• **EXERCISE**: Among the entries below, find each line with "center" and show it.

• **SUPPLIED MATERIAL**:
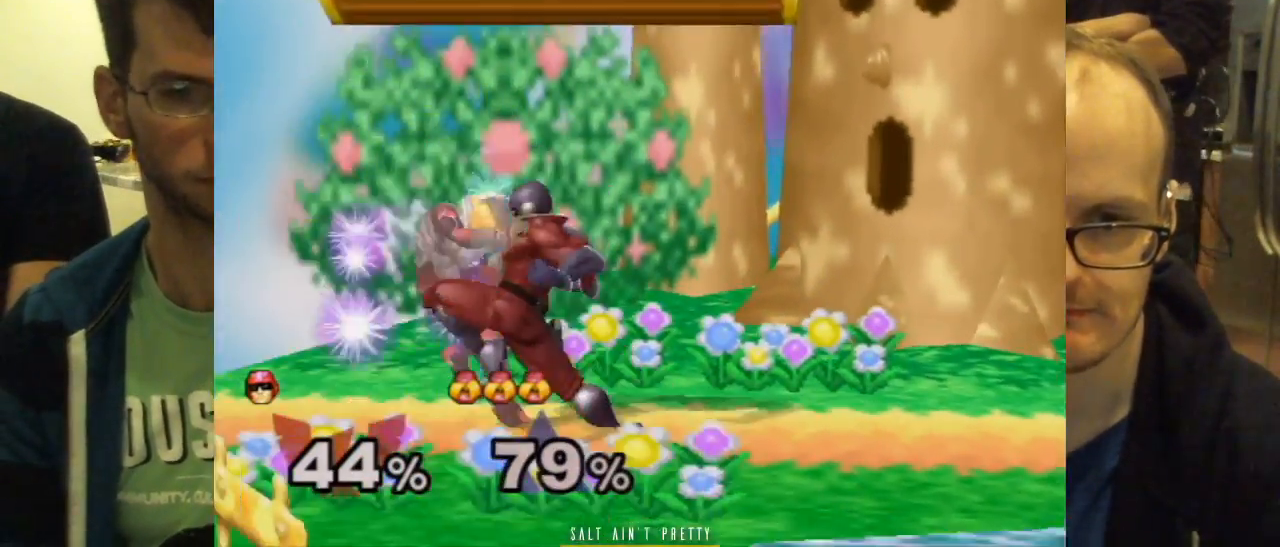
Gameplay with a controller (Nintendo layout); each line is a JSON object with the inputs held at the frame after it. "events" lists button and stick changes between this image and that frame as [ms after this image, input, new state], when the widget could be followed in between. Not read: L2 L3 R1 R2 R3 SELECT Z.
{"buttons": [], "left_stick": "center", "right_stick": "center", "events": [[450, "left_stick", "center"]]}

...

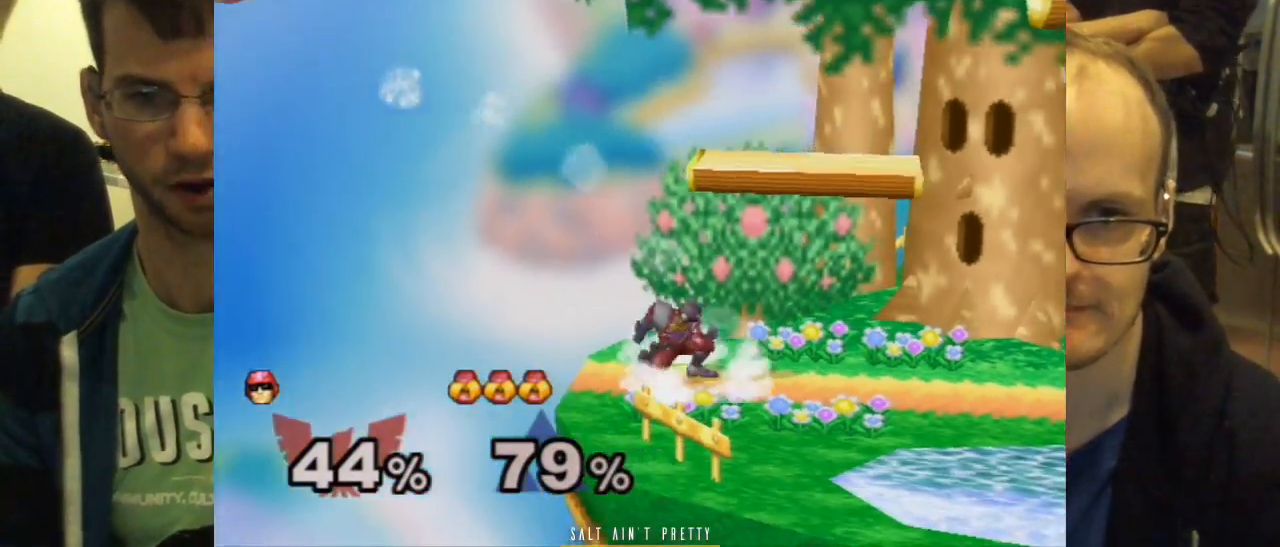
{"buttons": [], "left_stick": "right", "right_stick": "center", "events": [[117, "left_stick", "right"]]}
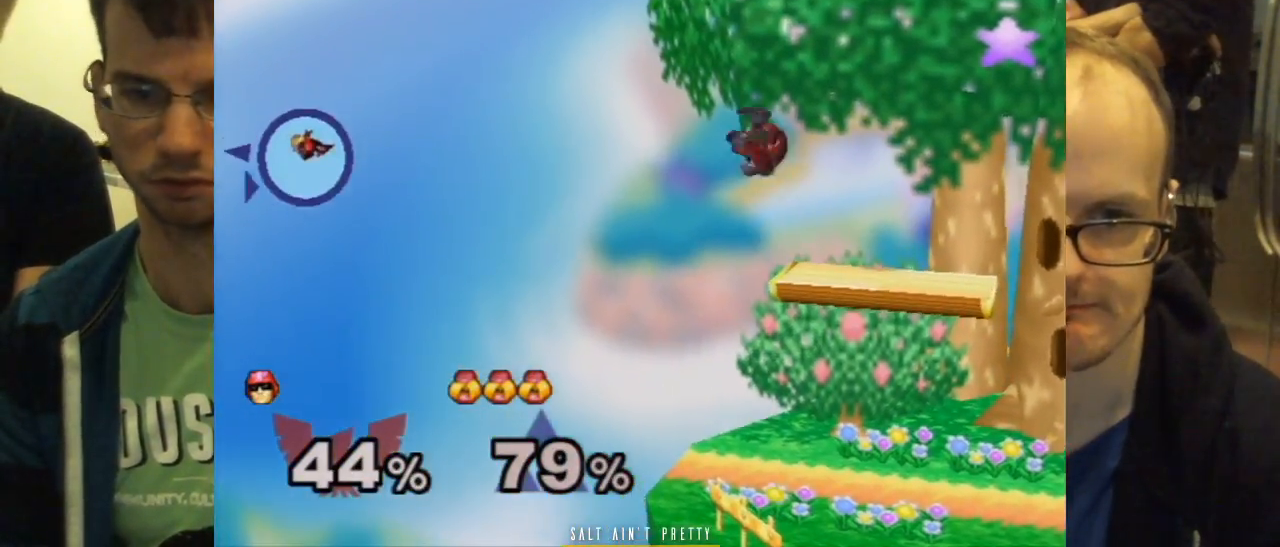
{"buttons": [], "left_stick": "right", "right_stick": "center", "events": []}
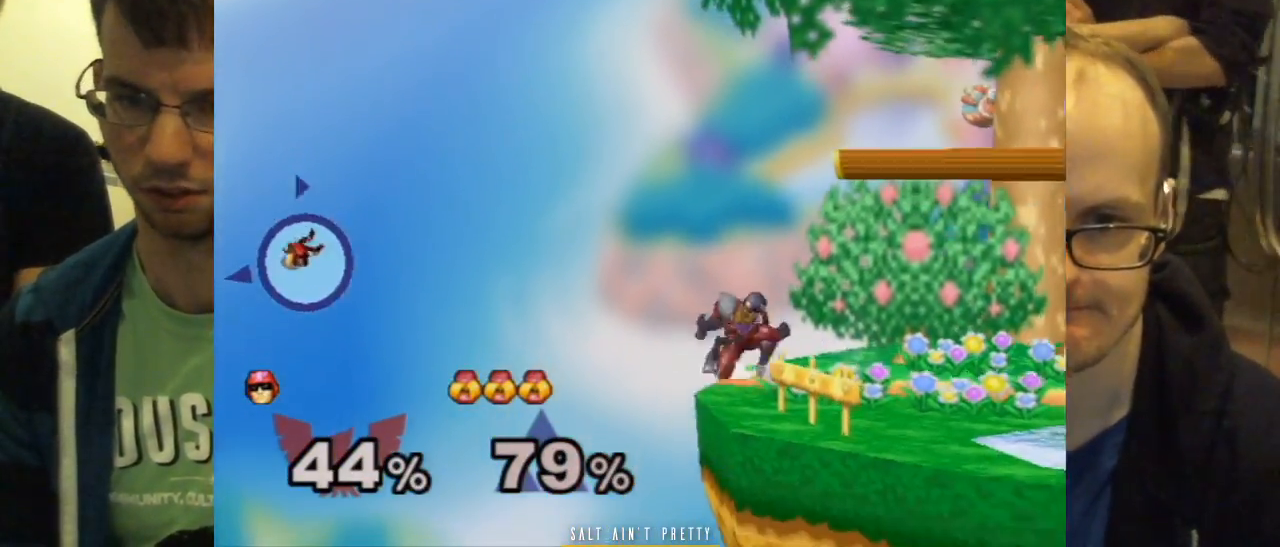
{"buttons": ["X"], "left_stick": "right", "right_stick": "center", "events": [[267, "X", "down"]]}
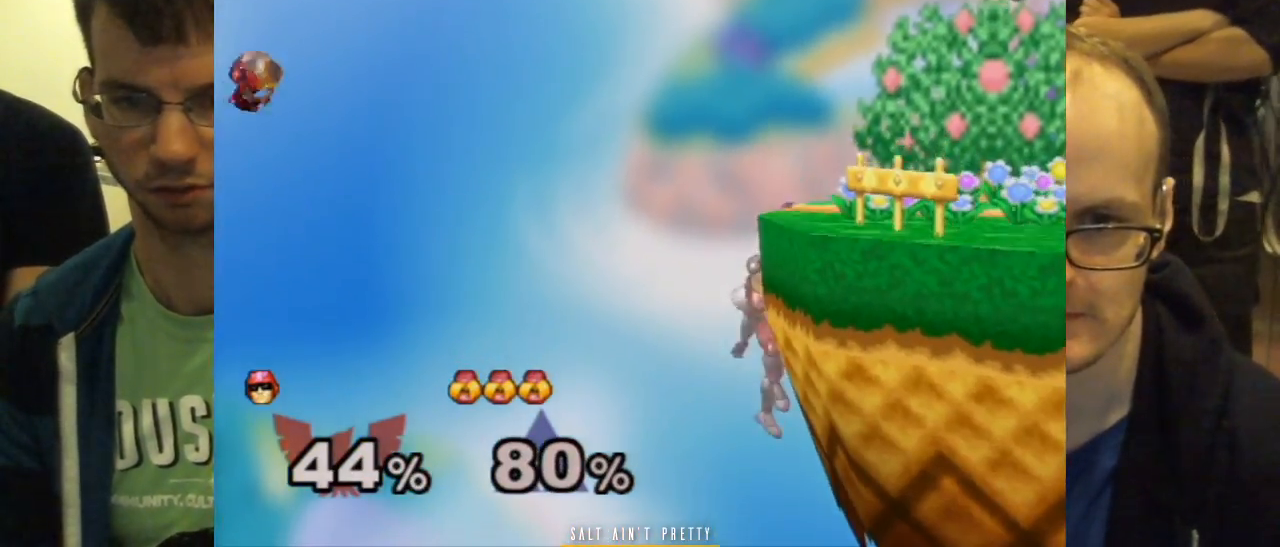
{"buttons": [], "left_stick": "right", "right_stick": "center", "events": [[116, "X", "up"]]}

• **WRITTEN RESPONSE**:
{"buttons": [], "left_stick": "center", "right_stick": "center", "events": [[450, "left_stick", "center"]]}
{"buttons": [], "left_stick": "right", "right_stick": "center", "events": [[117, "left_stick", "right"]]}
{"buttons": [], "left_stick": "right", "right_stick": "center", "events": []}
{"buttons": ["X"], "left_stick": "right", "right_stick": "center", "events": [[267, "X", "down"]]}
{"buttons": [], "left_stick": "right", "right_stick": "center", "events": [[116, "X", "up"]]}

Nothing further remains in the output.